U.S. intelligence: Putin has not abandoned plans to conquer Ukraine – WP
That is according to The Washington Post, citing people familiar with the intelligence analysis, Ukrinform reports.
The reports are not intended to assess President Donald Trump's high-stakes diplomacy to end the three-year Ukraine war or the prospects of a 30-day ceasefire proposal that U.S. and Ukrainian officials agreed on this week. But they underscore the tough task Trump and his national security team face, and raise the question of whether the White House is misreading Putin's willingness to seek peace.
One of the secret assessments distributed to Trump administration policymakers, dated March 6, says Putin remains determined to hold sway over Kyiv, a person familiar with the document said.
Some current and former U.S. officials said that the Russian leader, even if he agreed to a temporary truce, would use it to rest and refit his troops -- and was likely to break the terms of the deal by creating a provocation that he would blame on Ukraine. Other officials said the reports were more cautious on what peace terms Putin might accept. But they acknowledged that there is no sign Putin has relented in his demand that Ukraine be brought into Russia's security and economic orbit.
Other analysts said they thought the talks could yield a positive outcome if Washington and Europe play their cards right.
"For Putin to stop fighting, he has to think he can win in a negotiation," said Eric Ciaramella, who is also a former U.S. intelligence official and Russia expert at Carnegie. "But that doesn't mean he will win. The key to making a favorable and lasting ceasefire deal will be setting up security arrangements for Ukraine that would allow it to rebuild its military strength and deter a renewed attack."
While it is unclear whether Trump was personally briefed on the March 6 intelligence report, the person familiar said it is the type of analysis that has traditionally been shared with the president.
Some of the U.S. assessments on Putin’s intransigence have appeared to irk Trump, another person familiar with the matter said. Indeed, Trump and his aides in recent days have raised the prospect of stiff new sanctions on Russia if it refuses to agree to end the war.
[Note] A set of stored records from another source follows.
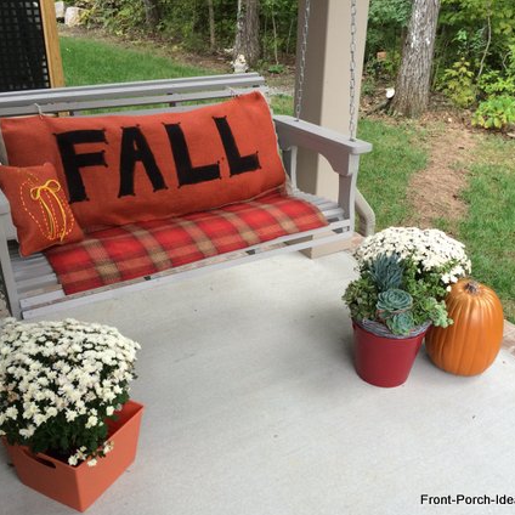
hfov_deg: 46.0
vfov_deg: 46.0
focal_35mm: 36
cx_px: 288
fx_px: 606
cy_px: 261
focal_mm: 4.12
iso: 64
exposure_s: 1/120
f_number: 2.2
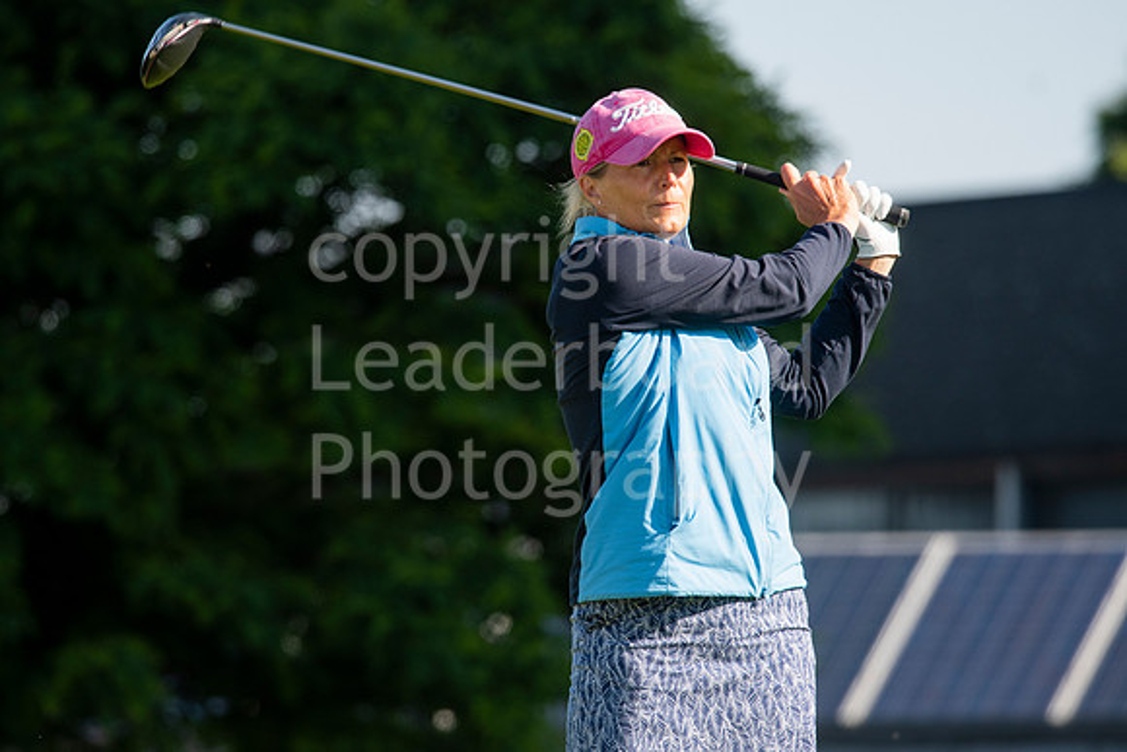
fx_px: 14090
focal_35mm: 450
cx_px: 564
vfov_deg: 3.1
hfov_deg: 4.6
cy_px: 376
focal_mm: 300
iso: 250
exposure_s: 1/1000
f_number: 5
Meanwhile, a European intelligence official, citing intelligence gathered within the past month, said officials in Moscow believe that Trump is weak, lacks a core set of principles and may be open to manipulation.
The European intelligence official said that if a permanent ceasefire is achieved, Moscow probably will revert to "hybrid" or nonmilitary means of undermining Ukraine, as it did in 2014 after it invaded Crimea and eastern Ukraine and on through the full-scale invasion in 2022.
Those means include economic and diplomatic coercion; penetrating Ukrainian elites, business circles, security services and the military; and exerting influence through the Russian church in Ukraine, the official said. Russia's leaders have long painted Zelensky as a puppet of the West and tried to undermine his legitimacy.